WHAT TO DO – Print the listing below word for word, but drop any pictures it contains.

<<<<

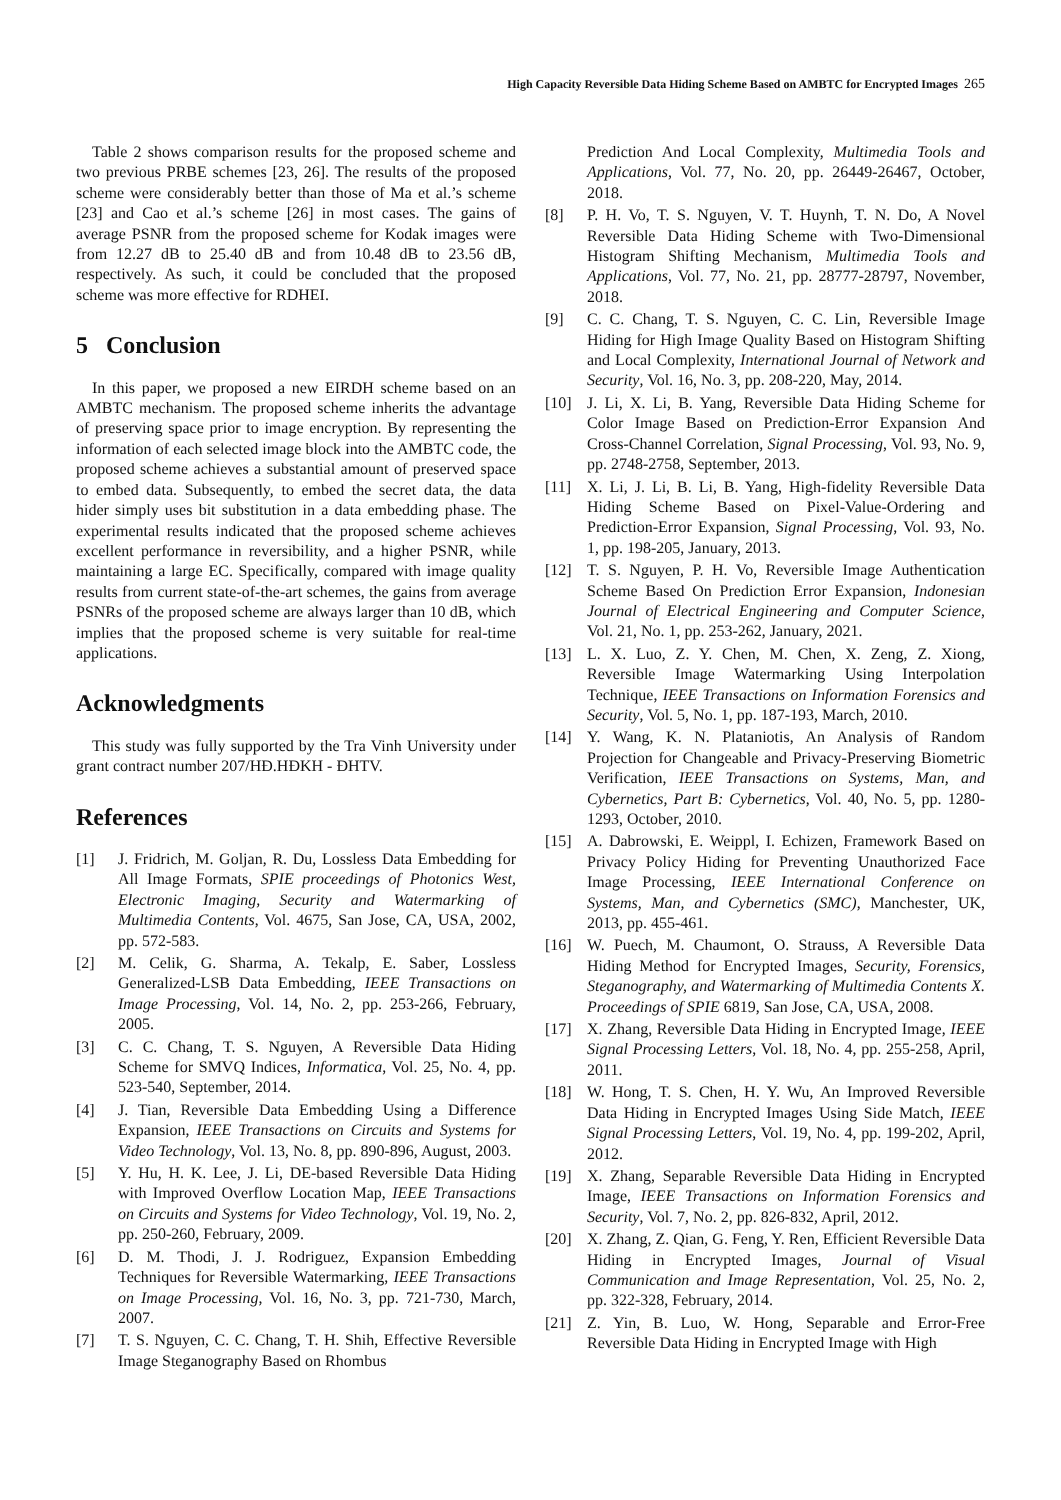High Capacity Reversible Data Hiding Scheme Based on AMBTC for Encrypted Images 265
Table 2 shows comparison results for the proposed scheme and two previous PRBE schemes [23, 26]. The results of the proposed scheme were considerably better than those of Ma et al.’s scheme [23] and Cao et al.’s scheme [26] in most cases. The gains of average PSNR from the proposed scheme for Kodak images were from 12.27 dB to 25.40 dB and from 10.48 dB to 23.56 dB, respectively. As such, it could be concluded that the proposed scheme was more effective for RDHEI.
5 Conclusion
In this paper, we proposed a new EIRDH scheme based on an AMBTC mechanism. The proposed scheme inherits the advantage of preserving space prior to image encryption. By representing the information of each selected image block into the AMBTC code, the proposed scheme achieves a substantial amount of preserved space to embed data. Subsequently, to embed the secret data, the data hider simply uses bit substitution in a data embedding phase. The experimental results indicated that the proposed scheme achieves excellent performance in reversibility, and a higher PSNR, while maintaining a large EC. Specifically, compared with image quality results from current state-of-the-art schemes, the gains from average PSNRs of the proposed scheme are always larger than 10 dB, which implies that the proposed scheme is very suitable for real-time applications.
Acknowledgments
This study was fully supported by the Tra Vinh University under grant contract number 207/HĐ.HĐKH - ĐHTV.
References
[1] J. Fridrich, M. Goljan, R. Du, Lossless Data Embedding for All Image Formats, SPIE proceedings of Photonics West, Electronic Imaging, Security and Watermarking of Multimedia Contents, Vol. 4675, San Jose, CA, USA, 2002, pp. 572-583.
[2] M. Celik, G. Sharma, A. Tekalp, E. Saber, Lossless Generalized-LSB Data Embedding, IEEE Transactions on Image Processing, Vol. 14, No. 2, pp. 253-266, February, 2005.
[3] C. C. Chang, T. S. Nguyen, A Reversible Data Hiding Scheme for SMVQ Indices, Informatica, Vol. 25, No. 4, pp. 523-540, September, 2014.
[4] J. Tian, Reversible Data Embedding Using a Difference Expansion, IEEE Transactions on Circuits and Systems for Video Technology, Vol. 13, No. 8, pp. 890-896, August, 2003.
[5] Y. Hu, H. K. Lee, J. Li, DE-based Reversible Data Hiding with Improved Overflow Location Map, IEEE Transactions on Circuits and Systems for Video Technology, Vol. 19, No. 2, pp. 250-260, February, 2009.
[6] D. M. Thodi, J. J. Rodriguez, Expansion Embedding Techniques for Reversible Watermarking, IEEE Transactions on Image Processing, Vol. 16, No. 3, pp. 721-730, March, 2007.
[7] T. S. Nguyen, C. C. Chang, T. H. Shih, Effective Reversible Image Steganography Based on Rhombus
Prediction And Local Complexity, Multimedia Tools and Applications, Vol. 77, No. 20, pp. 26449-26467, October, 2018.
[8] P. H. Vo, T. S. Nguyen, V. T. Huynh, T. N. Do, A Novel Reversible Data Hiding Scheme with Two-Dimensional Histogram Shifting Mechanism, Multimedia Tools and Applications, Vol. 77, No. 21, pp. 28777-28797, November, 2018.
[9] C. C. Chang, T. S. Nguyen, C. C. Lin, Reversible Image Hiding for High Image Quality Based on Histogram Shifting and Local Complexity, International Journal of Network and Security, Vol. 16, No. 3, pp. 208-220, May, 2014.
[10] J. Li, X. Li, B. Yang, Reversible Data Hiding Scheme for Color Image Based on Prediction-Error Expansion And Cross-Channel Correlation, Signal Processing, Vol. 93, No. 9, pp. 2748-2758, September, 2013.
[11] X. Li, J. Li, B. Li, B. Yang, High-fidelity Reversible Data Hiding Scheme Based on Pixel-Value-Ordering and Prediction-Error Expansion, Signal Processing, Vol. 93, No. 1, pp. 198-205, January, 2013.
[12] T. S. Nguyen, P. H. Vo, Reversible Image Authentication Scheme Based On Prediction Error Expansion, Indonesian Journal of Electrical Engineering and Computer Science, Vol. 21, No. 1, pp. 253-262, January, 2021.
[13] L. X. Luo, Z. Y. Chen, M. Chen, X. Zeng, Z. Xiong, Reversible Image Watermarking Using Interpolation Technique, IEEE Transactions on Information Forensics and Security, Vol. 5, No. 1, pp. 187-193, March, 2010.
[14] Y. Wang, K. N. Plataniotis, An Analysis of Random Projection for Changeable and Privacy-Preserving Biometric Verification, IEEE Transactions on Systems, Man, and Cybernetics, Part B: Cybernetics, Vol. 40, No. 5, pp. 1280-1293, October, 2010.
[15] A. Dabrowski, E. Weippl, I. Echizen, Framework Based on Privacy Policy Hiding for Preventing Unauthorized Face Image Processing, IEEE International Conference on Systems, Man, and Cybernetics (SMC), Manchester, UK, 2013, pp. 455-461.
[16] W. Puech, M. Chaumont, O. Strauss, A Reversible Data Hiding Method for Encrypted Images, Security, Forensics, Steganography, and Watermarking of Multimedia Contents X. Proceedings of SPIE 6819, San Jose, CA, USA, 2008.
[17] X. Zhang, Reversible Data Hiding in Encrypted Image, IEEE Signal Processing Letters, Vol. 18, No. 4, pp. 255-258, April, 2011.
[18] W. Hong, T. S. Chen, H. Y. Wu, An Improved Reversible Data Hiding in Encrypted Images Using Side Match, IEEE Signal Processing Letters, Vol. 19, No. 4, pp. 199-202, April, 2012.
[19] X. Zhang, Separable Reversible Data Hiding in Encrypted Image, IEEE Transactions on Information Forensics and Security, Vol. 7, No. 2, pp. 826-832, April, 2012.
[20] X. Zhang, Z. Qian, G. Feng, Y. Ren, Efficient Reversible Data Hiding in Encrypted Images, Journal of Visual Communication and Image Representation, Vol. 25, No. 2, pp. 322-328, February, 2014.
[21] Z. Yin, B. Luo, W. Hong, Separable and Error-Free Reversible Data Hiding in Encrypted Image with High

>>>>

RESULT OF THE TASK –
High Capacity Reversible Data Hiding Scheme Based on AMBTC for Encrypted Images 265
Table 2 shows comparison results for the proposed scheme and two previous PRBE schemes [23, 26]. The results of the proposed scheme were considerably better than those of Ma et al.’s scheme [23] and Cao et al.’s scheme [26] in most cases. The gains of average PSNR from the proposed scheme for Kodak images were from 12.27 dB to 25.40 dB and from 10.48 dB to 23.56 dB, respectively. As such, it could be concluded that the proposed scheme was more effective for RDHEI.
5 Conclusion
In this paper, we proposed a new EIRDH scheme based on an AMBTC mechanism. The proposed scheme inherits the advantage of preserving space prior to image encryption. By representing the information of each selected image block into the AMBTC code, the proposed scheme achieves a substantial amount of preserved space to embed data. Subsequently, to embed the secret data, the data hider simply uses bit substitution in a data embedding phase. The experimental results indicated that the proposed scheme achieves excellent performance in reversibility, and a higher PSNR, while maintaining a large EC. Specifically, compared with image quality results from current state-of-the-art schemes, the gains from average PSNRs of the proposed scheme are always larger than 10 dB, which implies that the proposed scheme is very suitable for real-time applications.
Acknowledgments
This study was fully supported by the Tra Vinh University under grant contract number 207/HĐ.HĐKH - ĐHTV.
References
[1] J. Fridrich, M. Goljan, R. Du, Lossless Data Embedding for All Image Formats, SPIE proceedings of Photonics West, Electronic Imaging, Security and Watermarking of Multimedia Contents, Vol. 4675, San Jose, CA, USA, 2002, pp. 572-583.
[2] M. Celik, G. Sharma, A. Tekalp, E. Saber, Lossless Generalized-LSB Data Embedding, IEEE Transactions on Image Processing, Vol. 14, No. 2, pp. 253-266, February, 2005.
[3] C. C. Chang, T. S. Nguyen, A Reversible Data Hiding Scheme for SMVQ Indices, Informatica, Vol. 25, No. 4, pp. 523-540, September, 2014.
[4] J. Tian, Reversible Data Embedding Using a Difference Expansion, IEEE Transactions on Circuits and Systems for Video Technology, Vol. 13, No. 8, pp. 890-896, August, 2003.
[5] Y. Hu, H. K. Lee, J. Li, DE-based Reversible Data Hiding with Improved Overflow Location Map, IEEE Transactions on Circuits and Systems for Video Technology, Vol. 19, No. 2, pp. 250-260, February, 2009.
[6] D. M. Thodi, J. J. Rodriguez, Expansion Embedding Techniques for Reversible Watermarking, IEEE Transactions on Image Processing, Vol. 16, No. 3, pp. 721-730, March, 2007.
[7] T. S. Nguyen, C. C. Chang, T. H. Shih, Effective Reversible Image Steganography Based on Rhombus
Prediction And Local Complexity, Multimedia Tools and Applications, Vol. 77, No. 20, pp. 26449-26467, October, 2018.
[8] P. H. Vo, T. S. Nguyen, V. T. Huynh, T. N. Do, A Novel Reversible Data Hiding Scheme with Two-Dimensional Histogram Shifting Mechanism, Multimedia Tools and Applications, Vol. 77, No. 21, pp. 28777-28797, November, 2018.
[9] C. C. Chang, T. S. Nguyen, C. C. Lin, Reversible Image Hiding for High Image Quality Based on Histogram Shifting and Local Complexity, International Journal of Network and Security, Vol. 16, No. 3, pp. 208-220, May, 2014.
[10] J. Li, X. Li, B. Yang, Reversible Data Hiding Scheme for Color Image Based on Prediction-Error Expansion And Cross-Channel Correlation, Signal Processing, Vol. 93, No. 9, pp. 2748-2758, September, 2013.
[11] X. Li, J. Li, B. Li, B. Yang, High-fidelity Reversible Data Hiding Scheme Based on Pixel-Value-Ordering and Prediction-Error Expansion, Signal Processing, Vol. 93, No. 1, pp. 198-205, January, 2013.
[12] T. S. Nguyen, P. H. Vo, Reversible Image Authentication Scheme Based On Prediction Error Expansion, Indonesian Journal of Electrical Engineering and Computer Science, Vol. 21, No. 1, pp. 253-262, January, 2021.
[13] L. X. Luo, Z. Y. Chen, M. Chen, X. Zeng, Z. Xiong, Reversible Image Watermarking Using Interpolation Technique, IEEE Transactions on Information Forensics and Security, Vol. 5, No. 1, pp. 187-193, March, 2010.
[14] Y. Wang, K. N. Plataniotis, An Analysis of Random Projection for Changeable and Privacy-Preserving Biometric Verification, IEEE Transactions on Systems, Man, and Cybernetics, Part B: Cybernetics, Vol. 40, No. 5, pp. 1280-1293, October, 2010.
[15] A. Dabrowski, E. Weippl, I. Echizen, Framework Based on Privacy Policy Hiding for Preventing Unauthorized Face Image Processing, IEEE International Conference on Systems, Man, and Cybernetics (SMC), Manchester, UK, 2013, pp. 455-461.
[16] W. Puech, M. Chaumont, O. Strauss, A Reversible Data Hiding Method for Encrypted Images, Security, Forensics, Steganography, and Watermarking of Multimedia Contents X. Proceedings of SPIE 6819, San Jose, CA, USA, 2008.
[17] X. Zhang, Reversible Data Hiding in Encrypted Image, IEEE Signal Processing Letters, Vol. 18, No. 4, pp. 255-258, April, 2011.
[18] W. Hong, T. S. Chen, H. Y. Wu, An Improved Reversible Data Hiding in Encrypted Images Using Side Match, IEEE Signal Processing Letters, Vol. 19, No. 4, pp. 199-202, April, 2012.
[19] X. Zhang, Separable Reversible Data Hiding in Encrypted Image, IEEE Transactions on Information Forensics and Security, Vol. 7, No. 2, pp. 826-832, April, 2012.
[20] X. Zhang, Z. Qian, G. Feng, Y. Ren, Efficient Reversible Data Hiding in Encrypted Images, Journal of Visual Communication and Image Representation, Vol. 25, No. 2, pp. 322-328, February, 2014.
[21] Z. Yin, B. Luo, W. Hong, Separable and Error-Free Reversible Data Hiding in Encrypted Image with High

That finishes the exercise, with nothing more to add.